Acute Kidney Injury Following Chimeric Antigen Receptor T-Cell Therapy Is Associated with Inferior Survival for Patients with Relapsed or Refractory Large B-Cell Lymphoma

Background: Chimeric antigen T-cell receptor therapy (CAR-T) has revolutionized treatment of relapsed/refractory (R/R) large B-cell lymphomas (LBCL). Acute kidney injury (AKI) is a notable toxicity of CAR-T that may be associated with inferior outcomes. The etiology of AKI during CAR-T is likely multi-factorial and may include cytokine release syndrome (CRS), intravascular volume depletion, tumor lysis syndrome (TLS), exposure to nephrotoxic agents, and others. A prior study examining AKI in LBCL patients (pts) treated with CAR-T was limited by sample size (n=46) limiting their ability to evaluate statistically significant risk factors.
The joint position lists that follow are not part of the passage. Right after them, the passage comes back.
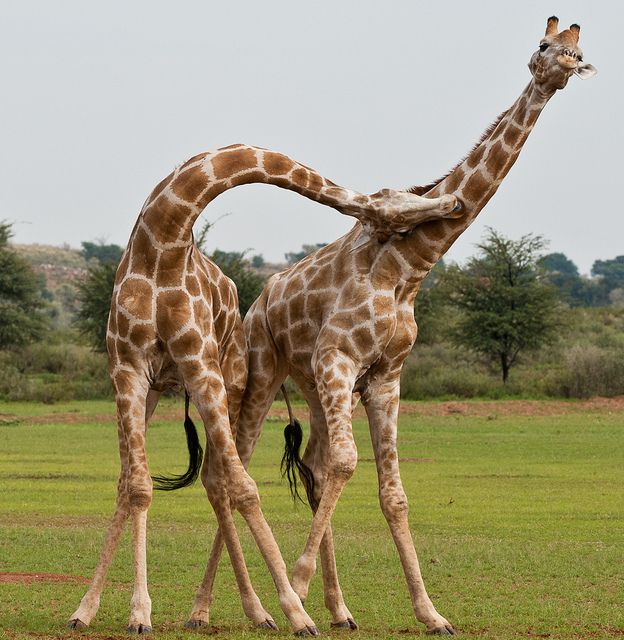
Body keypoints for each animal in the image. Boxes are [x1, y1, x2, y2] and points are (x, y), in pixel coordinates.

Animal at [67, 143, 460, 635]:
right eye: (398, 202)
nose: (452, 203)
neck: (162, 244)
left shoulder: (200, 363)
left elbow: (245, 487)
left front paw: (295, 611)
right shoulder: (126, 369)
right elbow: (139, 487)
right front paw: (132, 613)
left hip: (228, 382)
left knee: (219, 479)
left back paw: (255, 610)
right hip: (157, 390)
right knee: (136, 480)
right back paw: (93, 608)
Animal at [198, 17, 597, 636]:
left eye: (579, 49)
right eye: (543, 45)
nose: (567, 65)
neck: (411, 266)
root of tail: (261, 299)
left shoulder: (385, 376)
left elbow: (392, 493)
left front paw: (431, 613)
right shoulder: (340, 358)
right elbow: (348, 464)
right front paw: (300, 586)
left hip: (313, 383)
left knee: (315, 466)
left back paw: (338, 609)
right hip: (266, 370)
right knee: (235, 465)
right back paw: (226, 607)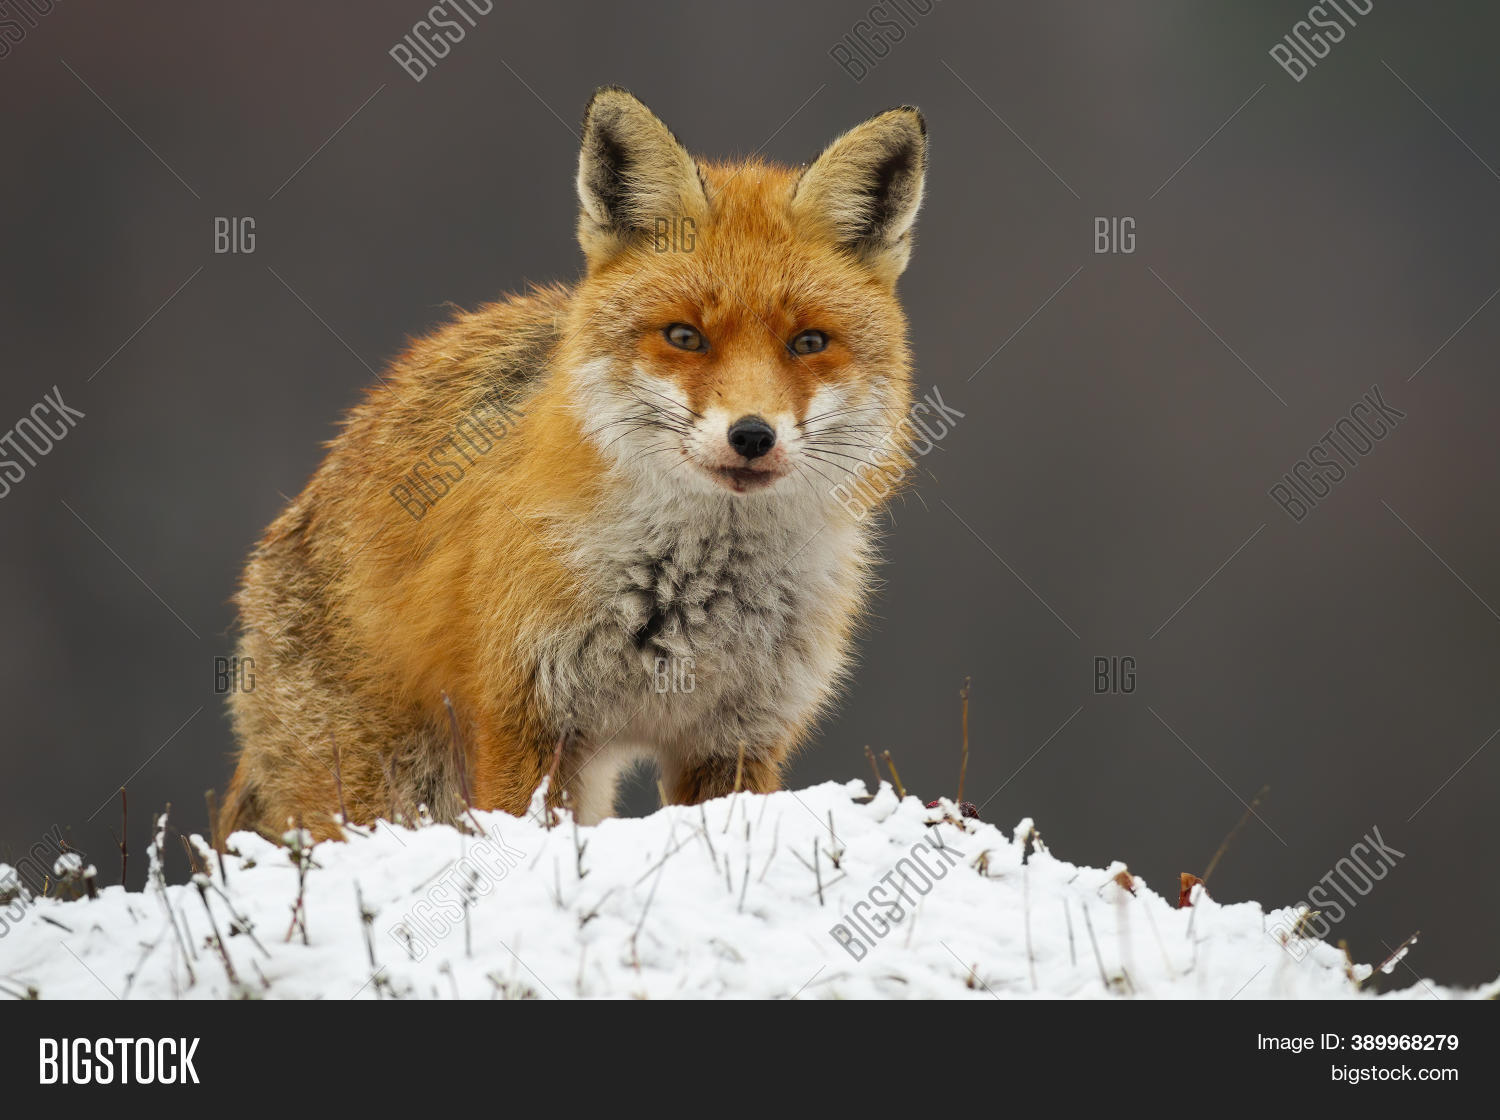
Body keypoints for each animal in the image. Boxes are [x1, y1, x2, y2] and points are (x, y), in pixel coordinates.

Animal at [219, 87, 928, 842]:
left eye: (809, 342)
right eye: (685, 336)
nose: (752, 435)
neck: (696, 588)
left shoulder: (737, 738)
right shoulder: (526, 715)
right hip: (396, 789)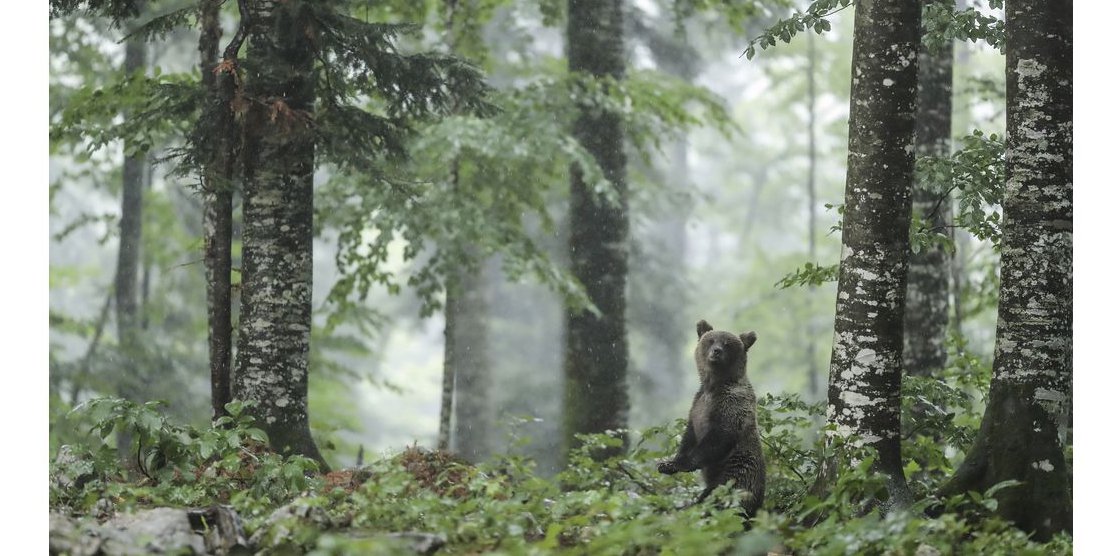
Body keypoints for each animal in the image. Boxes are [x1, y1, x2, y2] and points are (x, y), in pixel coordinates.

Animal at [658, 318, 766, 520]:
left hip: (736, 475)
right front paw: (667, 464)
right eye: (711, 340)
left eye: (727, 343)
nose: (716, 351)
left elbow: (718, 438)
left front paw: (680, 464)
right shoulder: (697, 405)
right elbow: (689, 435)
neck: (714, 386)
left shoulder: (731, 404)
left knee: (717, 500)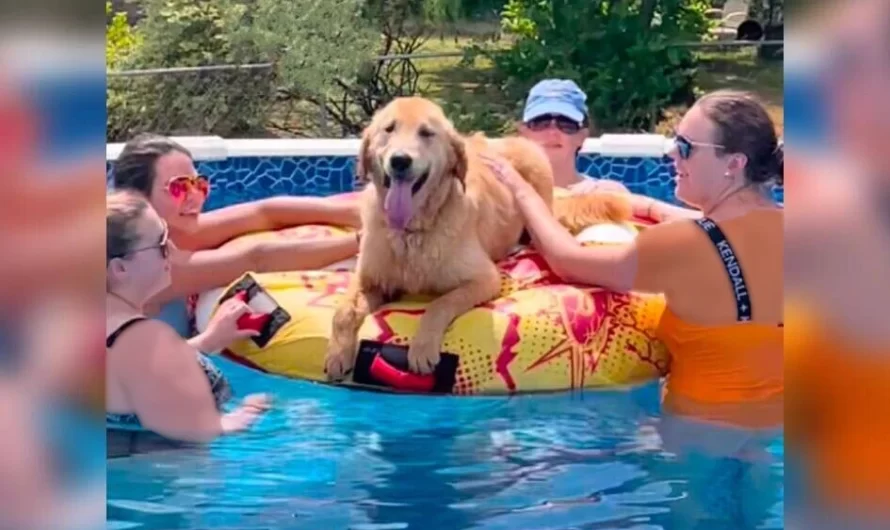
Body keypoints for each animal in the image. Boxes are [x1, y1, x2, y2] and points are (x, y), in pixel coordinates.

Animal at [326, 95, 632, 376]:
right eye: (389, 129)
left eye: (426, 133)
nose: (400, 161)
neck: (412, 231)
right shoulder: (369, 278)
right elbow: (343, 312)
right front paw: (338, 353)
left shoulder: (485, 279)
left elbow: (439, 304)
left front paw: (422, 347)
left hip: (535, 166)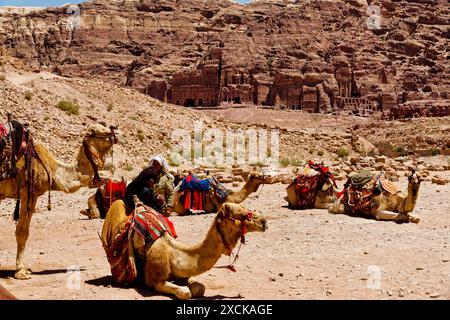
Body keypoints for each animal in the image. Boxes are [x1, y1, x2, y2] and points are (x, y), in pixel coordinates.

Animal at [0, 124, 125, 278]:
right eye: (96, 131)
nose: (117, 131)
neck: (52, 168)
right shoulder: (29, 193)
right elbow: (23, 232)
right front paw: (21, 271)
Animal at [102, 200, 268, 300]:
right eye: (244, 215)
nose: (264, 222)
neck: (174, 252)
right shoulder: (154, 278)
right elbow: (185, 292)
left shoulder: (182, 271)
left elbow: (199, 288)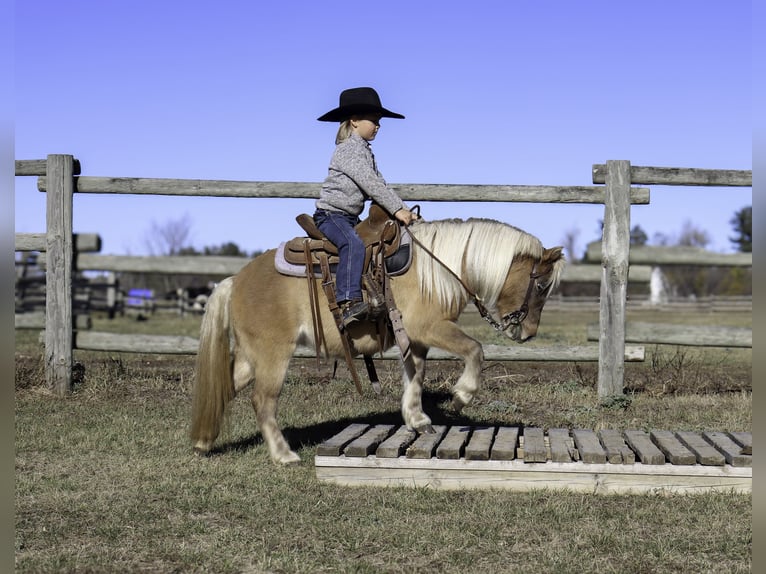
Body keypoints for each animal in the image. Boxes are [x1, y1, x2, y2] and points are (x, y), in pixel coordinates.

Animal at [190, 218, 568, 466]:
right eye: (540, 285)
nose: (528, 333)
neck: (439, 267)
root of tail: (234, 280)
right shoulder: (430, 327)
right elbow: (475, 350)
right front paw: (462, 396)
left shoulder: (414, 338)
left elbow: (416, 374)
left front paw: (417, 419)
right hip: (272, 354)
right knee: (262, 401)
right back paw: (283, 455)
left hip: (250, 356)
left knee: (226, 386)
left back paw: (204, 441)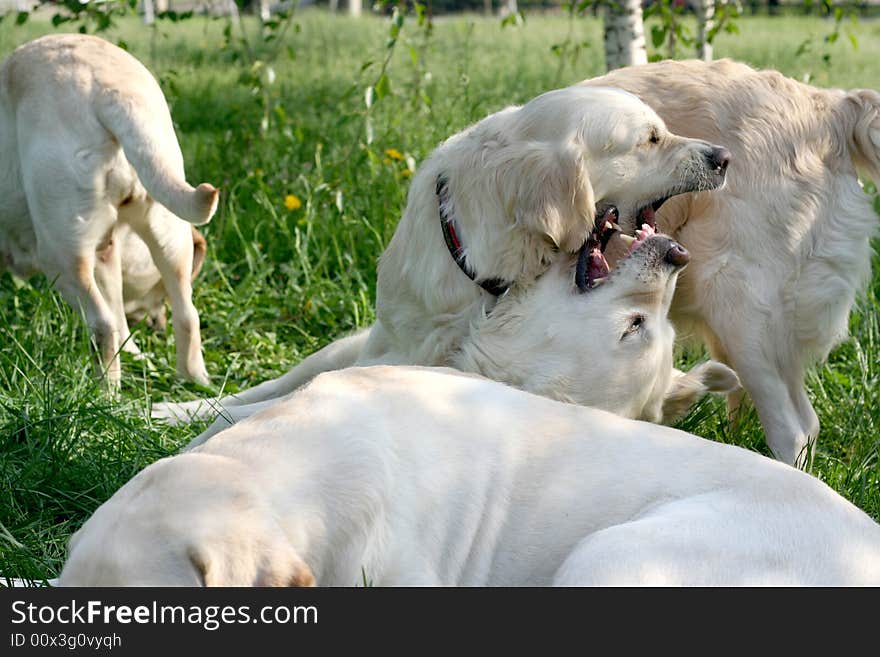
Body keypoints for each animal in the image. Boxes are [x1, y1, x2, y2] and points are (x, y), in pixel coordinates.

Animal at [0, 34, 218, 384]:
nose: (156, 324)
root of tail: (110, 90)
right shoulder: (106, 255)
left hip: (60, 254)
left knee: (103, 324)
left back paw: (106, 392)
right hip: (169, 232)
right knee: (186, 313)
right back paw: (194, 380)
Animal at [153, 83, 728, 430]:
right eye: (650, 139)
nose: (723, 156)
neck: (491, 288)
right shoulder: (383, 346)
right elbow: (262, 393)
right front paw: (171, 411)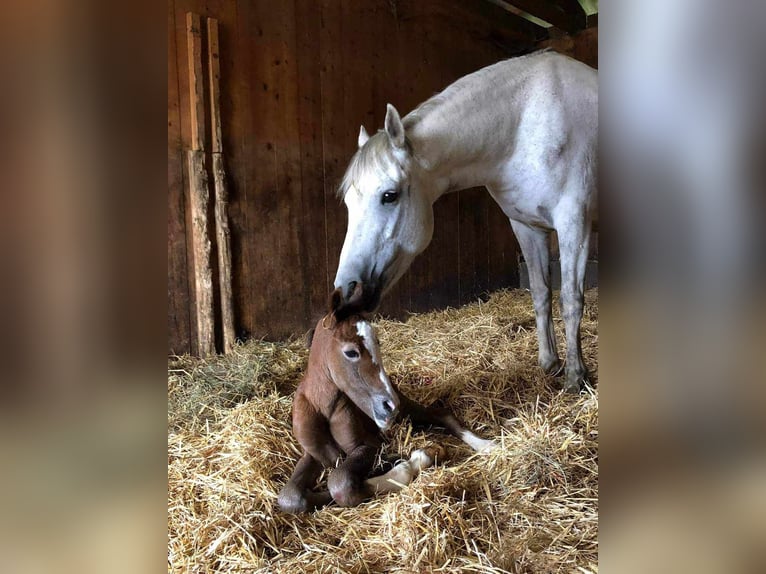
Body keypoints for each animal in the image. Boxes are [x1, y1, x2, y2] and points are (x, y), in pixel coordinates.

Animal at [280, 286, 496, 516]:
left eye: (378, 344)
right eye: (351, 352)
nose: (390, 405)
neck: (323, 407)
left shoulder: (366, 445)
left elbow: (341, 484)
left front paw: (415, 460)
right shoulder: (314, 455)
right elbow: (291, 498)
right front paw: (400, 460)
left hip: (405, 410)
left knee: (441, 414)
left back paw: (485, 445)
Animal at [338, 50, 600, 396]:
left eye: (389, 195)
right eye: (347, 203)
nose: (347, 290)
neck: (527, 120)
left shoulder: (575, 223)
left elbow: (571, 298)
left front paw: (575, 376)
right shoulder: (527, 226)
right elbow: (541, 293)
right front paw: (549, 363)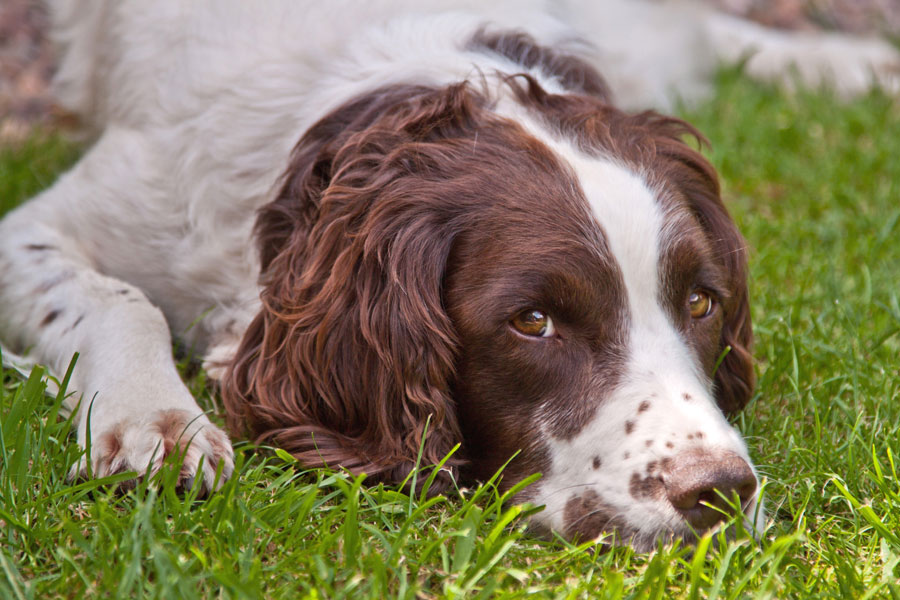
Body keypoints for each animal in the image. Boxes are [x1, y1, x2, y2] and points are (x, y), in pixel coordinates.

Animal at [0, 0, 896, 552]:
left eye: (702, 302)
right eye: (532, 321)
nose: (718, 491)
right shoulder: (43, 226)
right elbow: (121, 303)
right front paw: (157, 425)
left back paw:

Hence, we sought to describe incidence of AKI among adults undergoing CD19-directed CAR-T for R/R LBCL, to identify biomarkers predictive of AKI, and to describe risk of progression and death as a function of AKI.

Methods: This is a single-center retrospective cohort study of adult pts undergoing CD19-directed commercial CAR-T for R/R LBCL from 2018 to 2022. We assessed for AKI, defined by rise in serum creatinine (Cr) of ≥0.3 mg/dL or to ≥1.5 times baseline within 30 days of CAR-T. Renal recovery was defined as no longer meeting AKI criteria. Chronic kidney disease (CKD) was defined as estimated glomerular filtration rate (eGFR)<60mL/min/1.73m2 for ≥3 months. Baseline clinical and disease characteristics were summarized using descriptive statistics and compared between pts with and without AKI using Wilcoxon rank sum test, chi-square test or Fisher’s exact test. Poisson regression with robust variance model was used to evaluate the risk factors for AKI. A multivariable analysis model (MVA) was built to evaluate risk factors for AKI using significant factors from univariable analysis models (UVA) and clinically relevant factors (baseline C-reactive protein level and nephrotoxin exposure). Progression-free survival (PFS) was calculated from CAR-T to progression or death, censoring those alive without progression at last assessment. Overall survival (OS) was calculated from CAR-T to death, censoring those alive at last contact. Kaplan-Meier method was used to estimate survival functions with log-rank test for inter-group comparisons. Cox proportional hazard regression models were used to estimate hazard ratios for PFS and OS.

Results: 155 pts were included in the study with a median follow up of 3.3 years (range: 1.2 – 5.9 years). Median age was 63 years (range: 23-85), 91 (59%) were male, and 154 (99.4%) had LBCL. One patient (0.6%) had primary mediastinal B-cell lymphoma. Twenty-eight (18%) pts developed AKI with median time to peak Cr from CAR-T of 9.5 days (range: 3-30). Causes identified for AKI included volume depletion (8, 29%), CRS (5, 18%), nephrotoxin exposure (5, 18%), TLS (1, 4%), and no cause identified (12, 43%). Some cases were considered multifactorial (n=6). On UVA, variables associated with AKI included history of CKD (RR 3.5 [95% CI: 1.9, 6.6] p<0.01), receipt of axicabtagene ciloleucel (RR 2.1 [95% CI: 1.1, 4.2] p=0.04), and baseline elevated ferritin (RR 3.1 [95% CI: 1.1, 8.4] p=0.03). Only history of CKD was predictive of AKI on MVA (RR 2.7 [95% CI: 1.1, 7.0] p=0.04). Most pts with AKI had renal recovery (25 of 28) with median time to recovery of 14 days (range: 5-85). Of 3 pts without renal recovery, 2 required long-term HD and 1 experienced disease progression and died 34 days after CAR-T infusion. Four (2.6%) pts required renal replacement therapy during CAR-T with 2 of these requiring long-term HD. Median PFS was 2.4 months (95% CI: 1.1, 3.2) vs 6.8 months (95% CI: 4.0, 12.0) for pts with and without AKI, respectively (log rank p=0.015). Median OS was 8.4 months (95% CI: 2.2, 14.9) vs 30 months (95% CI: 18.2, not reached) for pts with and without AKI, respectively (log rank p=0.003). PFS and OS were significantly shorter for pts who had AKI compared to those who did not in UVA and MVA (PFS aHR 1.8 [95% CI: 1.1, 3.0] p=0.02; OS aHR 2.3 [95% CI: 1.3, 3.9] p=0.004).

Conclusion: AKI is common within 30 days of CAR-T therapy for R/R LBCL. History of CKD was associated with increased risk of AKI. Renal recovery is common, though these pts had shorter PFS and OS. Further research is needed to better understand the mechanisms of AKI during CAR-T and devise strategies to prevent this toxicity as it carries prognostic relevance.